Stored data entries
###

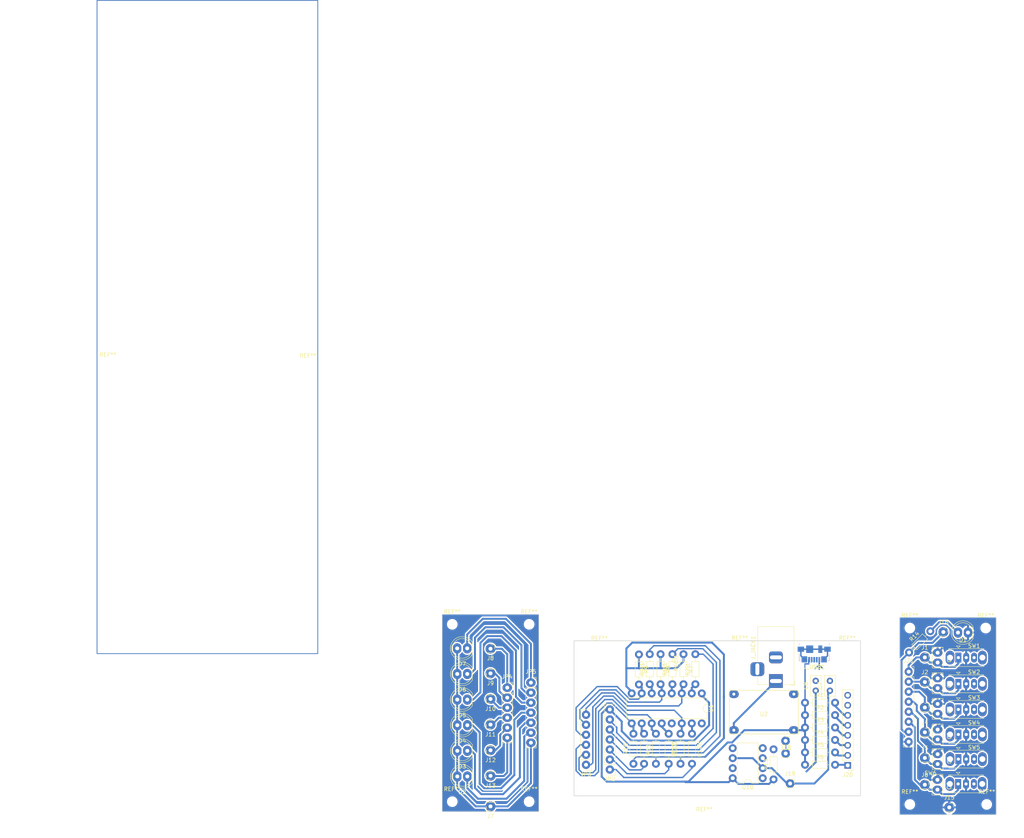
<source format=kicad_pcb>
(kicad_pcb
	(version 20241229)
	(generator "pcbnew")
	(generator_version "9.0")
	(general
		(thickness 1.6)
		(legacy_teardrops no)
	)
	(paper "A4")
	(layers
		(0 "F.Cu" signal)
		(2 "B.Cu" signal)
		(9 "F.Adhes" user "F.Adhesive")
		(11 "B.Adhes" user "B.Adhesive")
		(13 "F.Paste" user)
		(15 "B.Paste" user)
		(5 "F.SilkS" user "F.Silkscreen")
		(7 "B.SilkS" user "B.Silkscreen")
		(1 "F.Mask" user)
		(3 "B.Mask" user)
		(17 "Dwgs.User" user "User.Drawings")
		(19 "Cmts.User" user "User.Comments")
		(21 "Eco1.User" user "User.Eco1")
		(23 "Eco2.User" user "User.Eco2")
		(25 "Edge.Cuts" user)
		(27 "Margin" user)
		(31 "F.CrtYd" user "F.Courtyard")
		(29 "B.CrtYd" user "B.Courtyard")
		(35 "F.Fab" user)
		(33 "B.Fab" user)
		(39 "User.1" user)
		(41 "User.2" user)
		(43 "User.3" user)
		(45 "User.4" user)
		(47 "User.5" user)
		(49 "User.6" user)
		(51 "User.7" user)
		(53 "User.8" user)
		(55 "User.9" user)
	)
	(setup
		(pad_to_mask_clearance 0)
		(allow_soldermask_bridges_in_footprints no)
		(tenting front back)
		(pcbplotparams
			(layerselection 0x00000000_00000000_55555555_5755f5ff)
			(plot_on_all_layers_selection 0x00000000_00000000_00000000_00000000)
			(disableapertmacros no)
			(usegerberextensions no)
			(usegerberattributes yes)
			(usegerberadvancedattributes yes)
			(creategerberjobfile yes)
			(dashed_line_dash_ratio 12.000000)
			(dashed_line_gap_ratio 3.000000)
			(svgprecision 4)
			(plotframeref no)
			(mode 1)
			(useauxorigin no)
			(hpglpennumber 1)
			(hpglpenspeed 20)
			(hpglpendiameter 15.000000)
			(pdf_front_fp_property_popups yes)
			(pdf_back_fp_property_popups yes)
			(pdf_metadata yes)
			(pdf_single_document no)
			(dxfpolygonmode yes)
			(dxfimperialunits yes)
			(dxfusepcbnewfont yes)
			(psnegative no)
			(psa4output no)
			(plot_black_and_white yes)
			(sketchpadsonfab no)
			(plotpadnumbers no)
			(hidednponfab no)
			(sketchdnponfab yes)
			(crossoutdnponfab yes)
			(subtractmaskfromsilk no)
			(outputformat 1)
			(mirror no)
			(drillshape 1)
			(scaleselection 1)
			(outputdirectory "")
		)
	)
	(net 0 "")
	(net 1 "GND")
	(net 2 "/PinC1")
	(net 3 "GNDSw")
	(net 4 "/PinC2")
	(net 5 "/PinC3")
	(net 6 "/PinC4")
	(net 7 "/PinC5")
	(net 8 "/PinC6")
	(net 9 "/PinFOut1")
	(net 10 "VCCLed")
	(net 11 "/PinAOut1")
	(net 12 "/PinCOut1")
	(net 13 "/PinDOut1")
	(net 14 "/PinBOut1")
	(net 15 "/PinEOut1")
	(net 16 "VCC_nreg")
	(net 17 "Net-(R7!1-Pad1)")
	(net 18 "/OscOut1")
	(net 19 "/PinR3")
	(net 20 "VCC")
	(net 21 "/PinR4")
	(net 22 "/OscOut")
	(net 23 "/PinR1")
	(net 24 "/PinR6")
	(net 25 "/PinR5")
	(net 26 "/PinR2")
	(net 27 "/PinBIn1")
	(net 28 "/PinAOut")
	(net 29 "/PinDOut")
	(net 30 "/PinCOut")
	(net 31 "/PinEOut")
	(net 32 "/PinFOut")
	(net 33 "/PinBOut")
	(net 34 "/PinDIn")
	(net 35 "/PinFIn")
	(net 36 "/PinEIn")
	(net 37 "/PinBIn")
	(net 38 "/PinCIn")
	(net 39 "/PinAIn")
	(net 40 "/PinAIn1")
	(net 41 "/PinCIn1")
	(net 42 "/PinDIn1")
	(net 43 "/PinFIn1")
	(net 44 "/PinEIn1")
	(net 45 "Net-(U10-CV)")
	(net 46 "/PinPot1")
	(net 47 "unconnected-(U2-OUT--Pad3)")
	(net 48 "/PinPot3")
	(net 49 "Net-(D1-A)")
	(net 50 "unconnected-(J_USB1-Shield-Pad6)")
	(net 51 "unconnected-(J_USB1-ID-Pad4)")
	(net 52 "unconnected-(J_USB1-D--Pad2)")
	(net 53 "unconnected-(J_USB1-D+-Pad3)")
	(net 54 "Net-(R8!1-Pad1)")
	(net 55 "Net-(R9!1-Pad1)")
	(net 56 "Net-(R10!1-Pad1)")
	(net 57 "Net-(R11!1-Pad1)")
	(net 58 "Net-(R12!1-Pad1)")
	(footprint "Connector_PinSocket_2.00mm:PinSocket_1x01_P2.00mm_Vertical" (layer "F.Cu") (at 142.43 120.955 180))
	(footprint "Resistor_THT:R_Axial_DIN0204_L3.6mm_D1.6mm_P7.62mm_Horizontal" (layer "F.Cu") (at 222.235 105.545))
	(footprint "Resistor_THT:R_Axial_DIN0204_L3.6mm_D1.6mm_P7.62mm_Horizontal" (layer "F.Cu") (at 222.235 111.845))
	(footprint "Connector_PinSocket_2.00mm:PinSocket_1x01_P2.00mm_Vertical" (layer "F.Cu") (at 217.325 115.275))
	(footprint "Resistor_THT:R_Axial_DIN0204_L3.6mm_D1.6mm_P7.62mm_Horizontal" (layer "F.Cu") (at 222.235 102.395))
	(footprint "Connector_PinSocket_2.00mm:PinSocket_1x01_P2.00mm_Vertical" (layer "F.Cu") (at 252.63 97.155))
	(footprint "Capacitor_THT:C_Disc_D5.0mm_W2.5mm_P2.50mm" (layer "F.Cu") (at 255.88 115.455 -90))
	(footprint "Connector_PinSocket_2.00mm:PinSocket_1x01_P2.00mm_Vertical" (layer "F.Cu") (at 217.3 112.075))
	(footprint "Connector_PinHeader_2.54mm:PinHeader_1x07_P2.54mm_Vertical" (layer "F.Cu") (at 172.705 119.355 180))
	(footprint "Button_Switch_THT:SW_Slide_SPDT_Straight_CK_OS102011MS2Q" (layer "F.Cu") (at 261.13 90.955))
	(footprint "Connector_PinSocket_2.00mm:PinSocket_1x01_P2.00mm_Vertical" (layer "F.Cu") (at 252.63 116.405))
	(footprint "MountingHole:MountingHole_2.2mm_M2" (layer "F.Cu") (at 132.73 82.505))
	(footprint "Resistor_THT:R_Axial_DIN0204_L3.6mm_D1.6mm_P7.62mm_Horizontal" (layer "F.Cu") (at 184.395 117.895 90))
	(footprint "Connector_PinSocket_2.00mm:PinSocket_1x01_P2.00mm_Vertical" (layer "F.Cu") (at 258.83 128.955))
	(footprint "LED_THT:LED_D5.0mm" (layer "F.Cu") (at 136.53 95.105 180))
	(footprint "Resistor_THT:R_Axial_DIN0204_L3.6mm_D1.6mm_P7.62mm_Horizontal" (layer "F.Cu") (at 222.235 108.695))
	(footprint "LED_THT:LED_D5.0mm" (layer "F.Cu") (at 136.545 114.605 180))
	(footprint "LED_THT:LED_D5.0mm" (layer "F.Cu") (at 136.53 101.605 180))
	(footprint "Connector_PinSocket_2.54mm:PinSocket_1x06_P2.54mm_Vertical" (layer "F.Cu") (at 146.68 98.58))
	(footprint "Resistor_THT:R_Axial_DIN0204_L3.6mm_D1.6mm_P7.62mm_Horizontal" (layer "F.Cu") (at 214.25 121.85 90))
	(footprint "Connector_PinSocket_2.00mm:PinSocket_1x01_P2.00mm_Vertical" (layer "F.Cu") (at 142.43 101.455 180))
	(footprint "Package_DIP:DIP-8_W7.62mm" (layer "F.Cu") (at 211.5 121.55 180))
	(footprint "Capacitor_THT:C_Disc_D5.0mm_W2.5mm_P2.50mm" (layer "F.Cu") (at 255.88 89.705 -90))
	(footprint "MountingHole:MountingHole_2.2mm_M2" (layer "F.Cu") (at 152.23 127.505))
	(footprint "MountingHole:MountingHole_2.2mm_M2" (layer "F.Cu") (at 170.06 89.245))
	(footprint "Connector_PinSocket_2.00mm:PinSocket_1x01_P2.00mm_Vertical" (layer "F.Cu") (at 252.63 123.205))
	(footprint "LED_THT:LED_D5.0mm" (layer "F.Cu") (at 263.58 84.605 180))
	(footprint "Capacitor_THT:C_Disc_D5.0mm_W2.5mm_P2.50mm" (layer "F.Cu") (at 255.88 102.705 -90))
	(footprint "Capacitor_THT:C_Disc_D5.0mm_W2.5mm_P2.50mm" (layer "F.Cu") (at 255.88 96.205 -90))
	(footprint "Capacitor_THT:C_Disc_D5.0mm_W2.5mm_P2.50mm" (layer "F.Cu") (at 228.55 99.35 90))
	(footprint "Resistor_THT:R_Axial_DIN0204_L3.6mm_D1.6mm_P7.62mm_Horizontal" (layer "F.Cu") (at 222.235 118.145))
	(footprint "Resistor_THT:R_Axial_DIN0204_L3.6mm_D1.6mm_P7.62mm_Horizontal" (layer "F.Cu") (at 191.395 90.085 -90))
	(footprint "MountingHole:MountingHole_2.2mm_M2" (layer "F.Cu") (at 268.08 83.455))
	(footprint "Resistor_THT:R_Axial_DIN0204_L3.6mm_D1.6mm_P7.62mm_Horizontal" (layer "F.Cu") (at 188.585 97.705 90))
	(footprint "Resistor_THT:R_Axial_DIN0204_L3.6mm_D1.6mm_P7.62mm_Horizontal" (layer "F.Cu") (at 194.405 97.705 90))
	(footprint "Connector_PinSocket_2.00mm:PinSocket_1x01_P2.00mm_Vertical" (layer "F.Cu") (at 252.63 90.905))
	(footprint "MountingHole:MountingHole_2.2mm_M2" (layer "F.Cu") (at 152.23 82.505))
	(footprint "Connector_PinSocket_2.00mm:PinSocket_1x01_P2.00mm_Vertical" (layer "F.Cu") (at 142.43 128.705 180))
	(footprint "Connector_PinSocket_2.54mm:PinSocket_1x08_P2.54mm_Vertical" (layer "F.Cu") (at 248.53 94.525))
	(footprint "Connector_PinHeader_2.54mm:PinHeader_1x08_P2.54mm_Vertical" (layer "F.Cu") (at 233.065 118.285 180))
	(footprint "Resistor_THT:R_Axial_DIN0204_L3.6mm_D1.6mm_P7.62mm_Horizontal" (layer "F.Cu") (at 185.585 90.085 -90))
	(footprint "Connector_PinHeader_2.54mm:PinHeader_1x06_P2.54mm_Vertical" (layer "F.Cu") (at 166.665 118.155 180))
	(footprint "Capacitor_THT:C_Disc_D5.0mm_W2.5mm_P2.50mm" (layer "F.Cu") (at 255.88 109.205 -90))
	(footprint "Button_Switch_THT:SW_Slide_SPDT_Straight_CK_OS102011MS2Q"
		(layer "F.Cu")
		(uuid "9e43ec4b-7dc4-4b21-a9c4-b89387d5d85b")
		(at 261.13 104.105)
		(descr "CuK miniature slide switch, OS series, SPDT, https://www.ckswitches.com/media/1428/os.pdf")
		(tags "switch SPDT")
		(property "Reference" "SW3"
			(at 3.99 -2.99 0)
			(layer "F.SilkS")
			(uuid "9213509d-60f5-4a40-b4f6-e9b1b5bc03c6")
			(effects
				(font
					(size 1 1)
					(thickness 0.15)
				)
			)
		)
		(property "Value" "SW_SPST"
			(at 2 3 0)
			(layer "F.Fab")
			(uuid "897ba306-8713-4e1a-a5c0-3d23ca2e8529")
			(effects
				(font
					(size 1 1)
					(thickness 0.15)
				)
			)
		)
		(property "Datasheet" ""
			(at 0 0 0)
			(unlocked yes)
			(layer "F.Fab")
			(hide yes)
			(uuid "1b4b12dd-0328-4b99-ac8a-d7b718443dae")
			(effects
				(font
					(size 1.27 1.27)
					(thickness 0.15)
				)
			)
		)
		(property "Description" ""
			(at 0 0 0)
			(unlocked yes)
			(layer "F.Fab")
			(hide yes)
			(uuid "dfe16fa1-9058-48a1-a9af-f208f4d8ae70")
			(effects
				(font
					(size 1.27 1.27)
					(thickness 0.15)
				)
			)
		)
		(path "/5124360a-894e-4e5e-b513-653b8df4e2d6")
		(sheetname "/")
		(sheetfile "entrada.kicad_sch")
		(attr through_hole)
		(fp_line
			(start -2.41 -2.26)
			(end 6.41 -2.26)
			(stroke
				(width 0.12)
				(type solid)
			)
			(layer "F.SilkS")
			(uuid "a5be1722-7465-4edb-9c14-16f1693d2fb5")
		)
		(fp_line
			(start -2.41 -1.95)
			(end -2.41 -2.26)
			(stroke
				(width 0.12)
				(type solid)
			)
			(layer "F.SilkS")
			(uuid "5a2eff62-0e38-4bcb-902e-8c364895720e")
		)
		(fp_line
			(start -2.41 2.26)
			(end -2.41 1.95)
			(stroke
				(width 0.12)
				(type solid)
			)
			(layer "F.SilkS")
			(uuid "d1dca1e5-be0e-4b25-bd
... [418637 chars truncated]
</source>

###

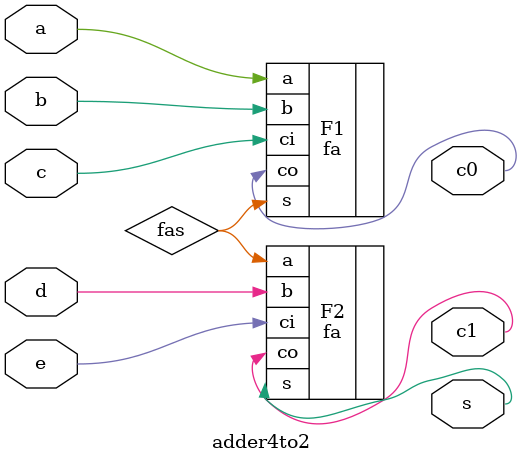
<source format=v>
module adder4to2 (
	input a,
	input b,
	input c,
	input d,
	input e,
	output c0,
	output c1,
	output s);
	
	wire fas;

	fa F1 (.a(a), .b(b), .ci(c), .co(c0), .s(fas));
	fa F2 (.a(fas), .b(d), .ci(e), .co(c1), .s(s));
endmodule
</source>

###

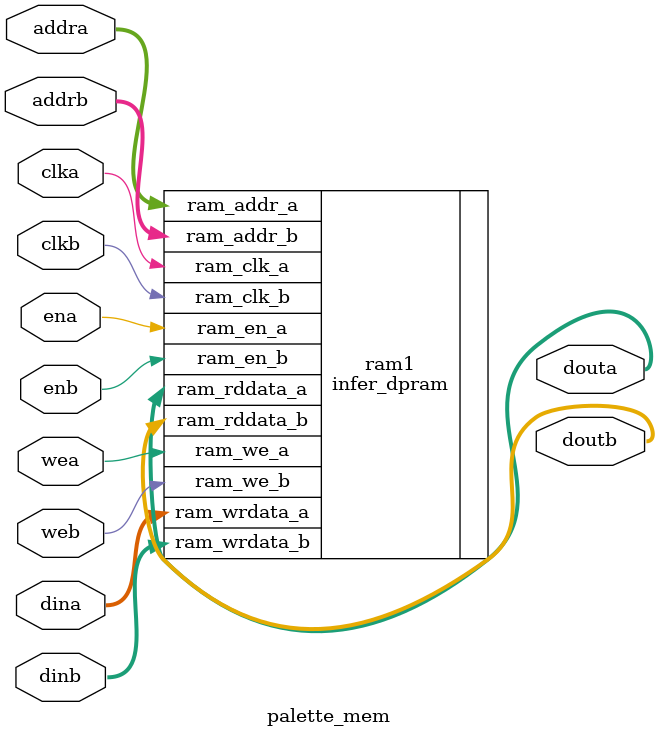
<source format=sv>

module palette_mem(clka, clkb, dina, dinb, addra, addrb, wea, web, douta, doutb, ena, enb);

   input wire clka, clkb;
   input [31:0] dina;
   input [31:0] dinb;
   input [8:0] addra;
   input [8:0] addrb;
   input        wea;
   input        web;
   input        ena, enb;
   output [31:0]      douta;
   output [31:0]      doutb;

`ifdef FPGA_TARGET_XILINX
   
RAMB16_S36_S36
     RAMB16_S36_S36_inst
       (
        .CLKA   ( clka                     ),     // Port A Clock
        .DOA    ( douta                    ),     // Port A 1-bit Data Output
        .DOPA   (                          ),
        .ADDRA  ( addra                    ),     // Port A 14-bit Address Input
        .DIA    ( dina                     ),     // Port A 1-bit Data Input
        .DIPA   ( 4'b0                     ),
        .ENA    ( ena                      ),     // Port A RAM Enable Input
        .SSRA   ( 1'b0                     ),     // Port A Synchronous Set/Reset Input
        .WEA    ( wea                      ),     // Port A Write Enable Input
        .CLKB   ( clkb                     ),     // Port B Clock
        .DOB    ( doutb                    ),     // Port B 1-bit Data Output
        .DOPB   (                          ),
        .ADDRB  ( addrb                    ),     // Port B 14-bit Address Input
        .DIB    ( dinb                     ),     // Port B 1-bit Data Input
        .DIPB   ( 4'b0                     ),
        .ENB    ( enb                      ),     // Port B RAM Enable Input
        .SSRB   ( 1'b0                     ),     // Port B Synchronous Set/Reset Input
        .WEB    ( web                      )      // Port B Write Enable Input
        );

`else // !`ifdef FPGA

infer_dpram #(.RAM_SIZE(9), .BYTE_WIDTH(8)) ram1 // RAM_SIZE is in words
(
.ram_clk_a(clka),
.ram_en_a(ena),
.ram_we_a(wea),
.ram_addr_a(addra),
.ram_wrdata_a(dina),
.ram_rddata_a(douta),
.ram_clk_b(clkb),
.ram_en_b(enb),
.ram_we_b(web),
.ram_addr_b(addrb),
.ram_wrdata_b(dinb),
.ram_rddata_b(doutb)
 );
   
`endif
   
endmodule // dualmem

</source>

###

WHAT YOU ARE ASKED TO DO
Where a line of the data contains "dinb", copy that line.

ANSWER TO THE PROBLEM
module palette_mem(clka, clkb, dina, dinb, addra, addrb, wea, web, douta, doutb, ena, enb);
   input [31:0] dinb;
        .DIB    ( dinb                     ),     // Port B 1-bit Data Input
.ram_wrdata_b(dinb),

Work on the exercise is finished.